» **WORKING DATA**
•••

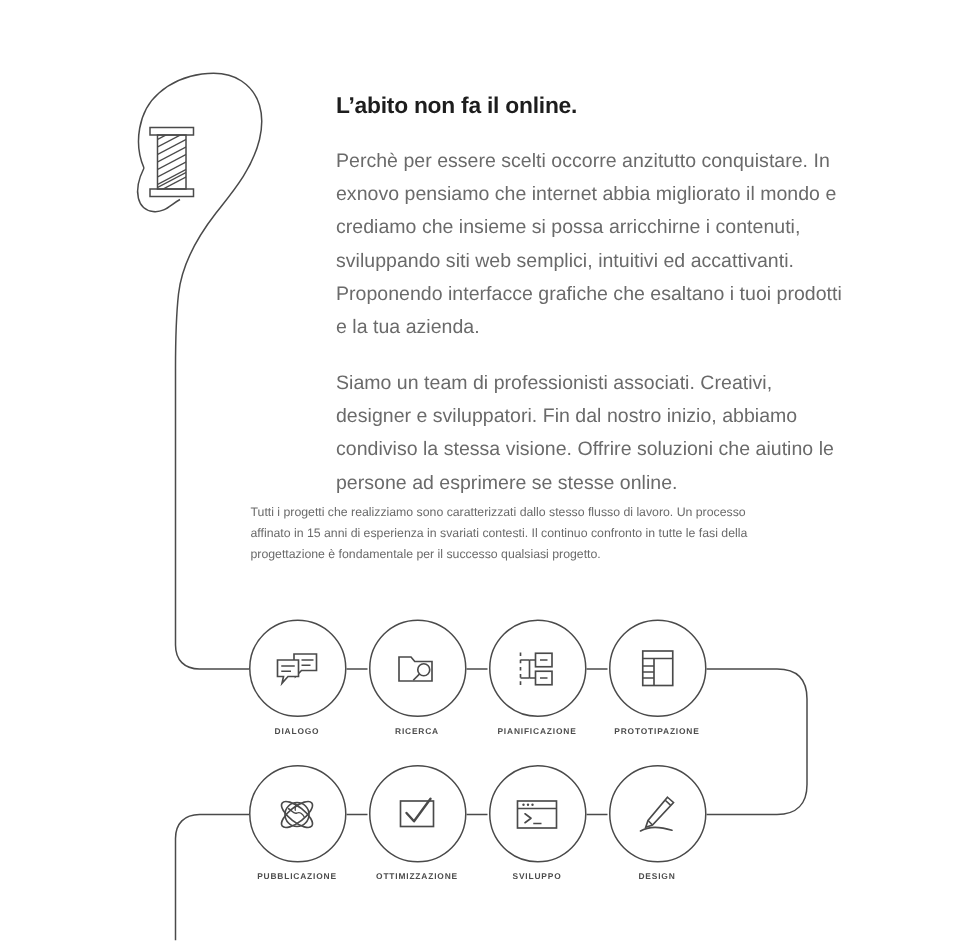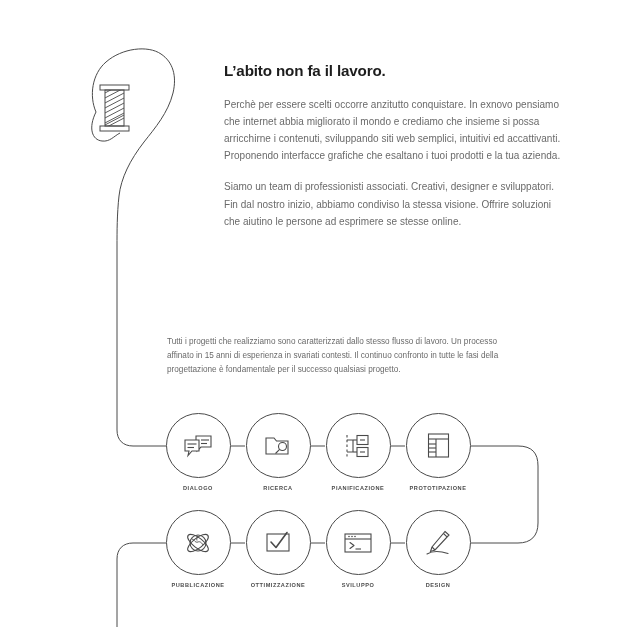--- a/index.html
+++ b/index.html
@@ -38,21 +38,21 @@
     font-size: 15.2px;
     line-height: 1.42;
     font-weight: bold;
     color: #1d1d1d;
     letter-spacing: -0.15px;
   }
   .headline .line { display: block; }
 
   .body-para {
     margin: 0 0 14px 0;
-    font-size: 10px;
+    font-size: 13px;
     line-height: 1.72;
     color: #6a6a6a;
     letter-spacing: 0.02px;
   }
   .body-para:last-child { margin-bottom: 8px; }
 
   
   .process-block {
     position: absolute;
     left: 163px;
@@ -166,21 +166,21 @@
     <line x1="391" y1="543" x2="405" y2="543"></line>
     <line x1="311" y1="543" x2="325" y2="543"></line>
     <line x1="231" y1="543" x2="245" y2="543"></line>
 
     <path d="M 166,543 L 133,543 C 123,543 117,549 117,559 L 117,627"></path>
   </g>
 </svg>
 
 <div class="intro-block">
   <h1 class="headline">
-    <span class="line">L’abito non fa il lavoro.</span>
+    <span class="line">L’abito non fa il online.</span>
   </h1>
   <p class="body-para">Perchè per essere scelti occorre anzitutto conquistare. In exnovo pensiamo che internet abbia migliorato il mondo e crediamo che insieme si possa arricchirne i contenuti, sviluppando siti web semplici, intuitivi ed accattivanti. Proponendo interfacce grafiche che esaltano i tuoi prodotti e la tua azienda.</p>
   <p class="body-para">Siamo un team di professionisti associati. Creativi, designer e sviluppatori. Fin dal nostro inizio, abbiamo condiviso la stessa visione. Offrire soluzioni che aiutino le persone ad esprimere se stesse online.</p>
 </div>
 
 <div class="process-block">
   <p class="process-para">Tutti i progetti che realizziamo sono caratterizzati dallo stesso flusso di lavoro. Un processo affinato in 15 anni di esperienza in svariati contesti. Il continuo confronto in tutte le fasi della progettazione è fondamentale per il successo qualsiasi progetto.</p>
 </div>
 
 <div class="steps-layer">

•••

» **TASK OBJECTIVE**
Please return a copy of each line in the entries that has the string "letter".

» **ANSWER BELOW**
     letter-spacing: -0.15px;
     letter-spacing: 0.02px;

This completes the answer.